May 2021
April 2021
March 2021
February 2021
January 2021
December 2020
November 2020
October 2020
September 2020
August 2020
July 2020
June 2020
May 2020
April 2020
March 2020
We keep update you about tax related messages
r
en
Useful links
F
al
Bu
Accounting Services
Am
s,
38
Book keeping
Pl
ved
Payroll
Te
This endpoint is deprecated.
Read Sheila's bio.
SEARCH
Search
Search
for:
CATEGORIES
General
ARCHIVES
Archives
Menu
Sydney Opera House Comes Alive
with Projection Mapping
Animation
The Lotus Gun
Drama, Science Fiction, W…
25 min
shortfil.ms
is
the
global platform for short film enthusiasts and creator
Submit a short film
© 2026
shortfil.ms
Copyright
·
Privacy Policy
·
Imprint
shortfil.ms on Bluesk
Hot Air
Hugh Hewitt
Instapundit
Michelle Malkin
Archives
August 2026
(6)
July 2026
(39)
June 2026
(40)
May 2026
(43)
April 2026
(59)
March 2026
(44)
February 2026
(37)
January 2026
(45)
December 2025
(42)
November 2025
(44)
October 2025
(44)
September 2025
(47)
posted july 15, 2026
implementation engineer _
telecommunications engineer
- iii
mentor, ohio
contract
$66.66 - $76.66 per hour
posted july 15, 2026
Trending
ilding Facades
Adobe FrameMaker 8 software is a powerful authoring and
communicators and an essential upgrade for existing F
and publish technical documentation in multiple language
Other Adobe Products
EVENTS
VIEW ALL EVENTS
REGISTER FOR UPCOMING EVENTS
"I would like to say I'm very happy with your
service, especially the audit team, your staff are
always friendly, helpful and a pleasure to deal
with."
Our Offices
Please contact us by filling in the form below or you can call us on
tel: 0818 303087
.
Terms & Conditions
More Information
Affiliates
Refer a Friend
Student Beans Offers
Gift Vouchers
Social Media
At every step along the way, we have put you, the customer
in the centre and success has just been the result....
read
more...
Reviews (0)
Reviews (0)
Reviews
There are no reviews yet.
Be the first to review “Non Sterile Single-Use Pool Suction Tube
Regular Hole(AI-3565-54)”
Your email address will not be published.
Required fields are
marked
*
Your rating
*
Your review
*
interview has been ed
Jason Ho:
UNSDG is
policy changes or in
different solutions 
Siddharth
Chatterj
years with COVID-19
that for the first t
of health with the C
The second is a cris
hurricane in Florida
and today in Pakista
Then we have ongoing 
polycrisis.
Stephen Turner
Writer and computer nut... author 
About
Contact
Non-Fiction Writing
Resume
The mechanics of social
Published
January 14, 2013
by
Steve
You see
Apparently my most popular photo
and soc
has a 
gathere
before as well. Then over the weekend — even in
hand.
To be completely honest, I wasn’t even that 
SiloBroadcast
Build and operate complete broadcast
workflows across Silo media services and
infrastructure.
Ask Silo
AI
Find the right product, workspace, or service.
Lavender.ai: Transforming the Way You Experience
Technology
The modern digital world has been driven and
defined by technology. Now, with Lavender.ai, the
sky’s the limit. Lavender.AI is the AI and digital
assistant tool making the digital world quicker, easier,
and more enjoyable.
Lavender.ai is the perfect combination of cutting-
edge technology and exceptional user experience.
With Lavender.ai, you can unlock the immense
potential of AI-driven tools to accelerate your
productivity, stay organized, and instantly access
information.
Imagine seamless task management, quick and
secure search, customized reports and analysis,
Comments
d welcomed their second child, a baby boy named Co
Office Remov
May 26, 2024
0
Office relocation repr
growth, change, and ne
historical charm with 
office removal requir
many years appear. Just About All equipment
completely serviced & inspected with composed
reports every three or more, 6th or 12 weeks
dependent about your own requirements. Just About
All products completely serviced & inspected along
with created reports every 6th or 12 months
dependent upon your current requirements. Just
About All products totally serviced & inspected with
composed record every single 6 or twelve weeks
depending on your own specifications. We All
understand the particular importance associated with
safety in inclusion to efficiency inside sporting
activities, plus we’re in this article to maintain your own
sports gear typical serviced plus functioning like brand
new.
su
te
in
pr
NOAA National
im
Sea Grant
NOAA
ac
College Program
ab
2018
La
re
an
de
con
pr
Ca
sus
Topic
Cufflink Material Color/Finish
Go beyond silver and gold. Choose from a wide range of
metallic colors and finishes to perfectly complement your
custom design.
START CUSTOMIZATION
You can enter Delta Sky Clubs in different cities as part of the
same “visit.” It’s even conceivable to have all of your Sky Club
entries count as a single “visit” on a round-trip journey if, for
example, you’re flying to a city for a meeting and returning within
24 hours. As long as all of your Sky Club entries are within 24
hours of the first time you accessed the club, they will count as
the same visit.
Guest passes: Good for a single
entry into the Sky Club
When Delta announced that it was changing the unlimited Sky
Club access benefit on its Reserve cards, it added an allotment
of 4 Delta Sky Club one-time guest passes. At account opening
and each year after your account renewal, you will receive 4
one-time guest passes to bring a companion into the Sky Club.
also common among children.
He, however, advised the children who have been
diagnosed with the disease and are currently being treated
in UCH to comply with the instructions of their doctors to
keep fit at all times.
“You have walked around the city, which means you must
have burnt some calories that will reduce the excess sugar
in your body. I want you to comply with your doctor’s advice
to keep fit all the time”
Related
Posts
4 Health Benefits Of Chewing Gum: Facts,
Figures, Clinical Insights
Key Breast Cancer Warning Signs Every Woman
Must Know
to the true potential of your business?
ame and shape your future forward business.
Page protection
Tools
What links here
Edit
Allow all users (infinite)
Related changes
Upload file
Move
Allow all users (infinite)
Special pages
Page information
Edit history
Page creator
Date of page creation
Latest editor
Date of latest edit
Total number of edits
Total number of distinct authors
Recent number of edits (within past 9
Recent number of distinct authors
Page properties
========================================
WHAT IS EXPECTED: Pull out every line of text from the records and copy each one without any change.

YOUR SOLUTION:
May 2021
April 2021
March 2021
February 2021
January 2021
December 2020
November 2020
October 2020
September 2020
August 2020
July 2020
June 2020
May 2020
April 2020
March 2020
We keep update you about tax related messages
r
en
Useful links
F
al
Bu
Accounting Services
Am
s,
38
Book keeping
Pl
ved
Payroll
Te
This endpoint is deprecated.
Read Sheila's bio.
SEARCH
Search
Search
for:
CATEGORIES
General
ARCHIVES
Archives
Menu
Sydney Opera House Comes Alive
with Projection Mapping
Animation
The Lotus Gun
Drama, Science Fiction, W…
25 min
shortfil.ms
is
the
global platform for short film enthusiasts and creator
Submit a short film
© 2026
shortfil.ms
Copyright
·
Privacy Policy
·
Imprint
shortfil.ms on Bluesk
Hot Air
Hugh Hewitt
Instapundit
Michelle Malkin
Archives
August 2026
(6)
July 2026
(39)
June 2026
(40)
May 2026
(43)
April 2026
(59)
March 2026
(44)
February 2026
(37)
January 2026
(45)
December 2025
(42)
November 2025
(44)
October 2025
(44)
September 2025
(47)
posted july 15, 2026
implementation engineer _
telecommunications engineer
- iii
mentor, ohio
contract
$66.66 - $76.66 per hour
posted july 15, 2026
Trending
ilding Facades
Adobe FrameMaker 8 software is a powerful authoring and
communicators and an essential upgrade for existing F
and publish technical documentation in multiple language
Other Adobe Products
EVENTS
VIEW ALL EVENTS
REGISTER FOR UPCOMING EVENTS
"I would like to say I'm very happy with your
service, especially the audit team, your staff are
always friendly, helpful and a pleasure to deal
with."
Our Offices
Please contact us by filling in the form below or you can call us on
tel: 0818 303087
.
Terms & Conditions
More Information
Affiliates
Refer a Friend
Student Beans Offers
Gift Vouchers
Social Media
At every step along the way, we have put you, the customer
in the centre and success has just been the result....
read
more...
Reviews (0)
Reviews (0)
Reviews
There are no reviews yet.
Be the first to review “Non Sterile Single-Use Pool Suction Tube
Regular Hole(AI-3565-54)”
Your email address will not be published.
Required fields are
marked
*
Your rating
*
Your review
*
interview has been ed
Jason Ho:
UNSDG is
policy changes or in
different solutions 
Siddharth
Chatterj
years with COVID-19
that for the first t
of health with the C
The second is a cris
hurricane in Florida
and today in Pakista
Then we have ongoing 
polycrisis.
Stephen Turner
Writer and computer nut... author 
About
Contact
Non-Fiction Writing
Resume
The mechanics of social
Published
January 14, 2013
by
Steve
You see
Apparently my most popular photo
and soc
has a 
gathere
before as well. Then over the weekend — even in
hand.
To be completely honest, I wasn’t even that 
SiloBroadcast
Build and operate complete broadcast
workflows across Silo media services and
infrastructure.
Ask Silo
AI
Find the right product, workspace, or service.
Lavender.ai: Transforming the Way You Experience
Technology
The modern digital world has been driven and
defined by technology. Now, with Lavender.ai, the
sky’s the limit. Lavender.AI is the AI and digital
assistant tool making the digital world quicker, easier,
and more enjoyable.
Lavender.ai is the perfect combination of cutting-
edge technology and exceptional user experience.
With Lavender.ai, you can unlock the immense
potential of AI-driven tools to accelerate your
productivity, stay organized, and instantly access
information.
Imagine seamless task management, quick and
secure search, customized reports and analysis,
Comments
d welcomed their second child, a baby boy named Co
Office Remov
May 26, 2024
0
Office relocation repr
growth, change, and ne
historical charm with 
office removal requir
many years appear. Just About All equipment
completely serviced & inspected with composed
reports every three or more, 6th or 12 weeks
dependent about your own requirements. Just About
All products completely serviced & inspected along
with created reports every 6th or 12 months
dependent upon your current requirements. Just
About All products totally serviced & inspected with
composed record every single 6 or twelve weeks
depending on your own specifications. We All
understand the particular importance associated with
safety in inclusion to efficiency inside sporting
activities, plus we’re in this article to maintain your own
sports gear typical serviced plus functioning like brand
new.
su
te
in
pr
NOAA National
im
Sea Grant
NOAA
ac
College Program
ab
2018
La
re
an
de
con
pr
Ca
sus
Topic
Cufflink Material Color/Finish
Go beyond silver and gold. Choose from a wide range of
metallic colors and finishes to perfectly complement your
custom design.
START CUSTOMIZATION
You can enter Delta Sky Clubs in different cities as part of the
same “visit.” It’s even conceivable to have all of your Sky Club
entries count as a single “visit” on a round-trip journey if, for
example, you’re flying to a city for a meeting and returning within
24 hours. As long as all of your Sky Club entries are within 24
hours of the first time you accessed the club, they will count as
the same visit.
Guest passes: Good for a single
entry into the Sky Club
When Delta announced that it was changing the unlimited Sky
Club access benefit on its Reserve cards, it added an allotment
of 4 Delta Sky Club one-time guest passes. At account opening
and each year after your account renewal, you will receive 4
one-time guest passes to bring a companion into the Sky Club.
also common among children.
He, however, advised the children who have been
diagnosed with the disease and are currently being treated
in UCH to comply with the instructions of their doctors to
keep fit at all times.
“You have walked around the city, which means you must
have burnt some calories that will reduce the excess sugar
in your body. I want you to comply with your doctor’s advice
to keep fit all the time”
Related
Posts
4 Health Benefits Of Chewing Gum: Facts,
Figures, Clinical Insights
Key Breast Cancer Warning Signs Every Woman
Must Know
to the true potential of your business?
ame and shape your future forward business.
Page protection
Tools
What links here
Edit
Allow all users (infinite)
Related changes
Upload file
Move
Allow all users (infinite)
Special pages
Page information
Edit history
Page creator
Date of page creation
Latest editor
Date of latest edit
Total number of edits
Total number of distinct authors
Recent number of edits (within past 9
Recent number of distinct authors
Page properties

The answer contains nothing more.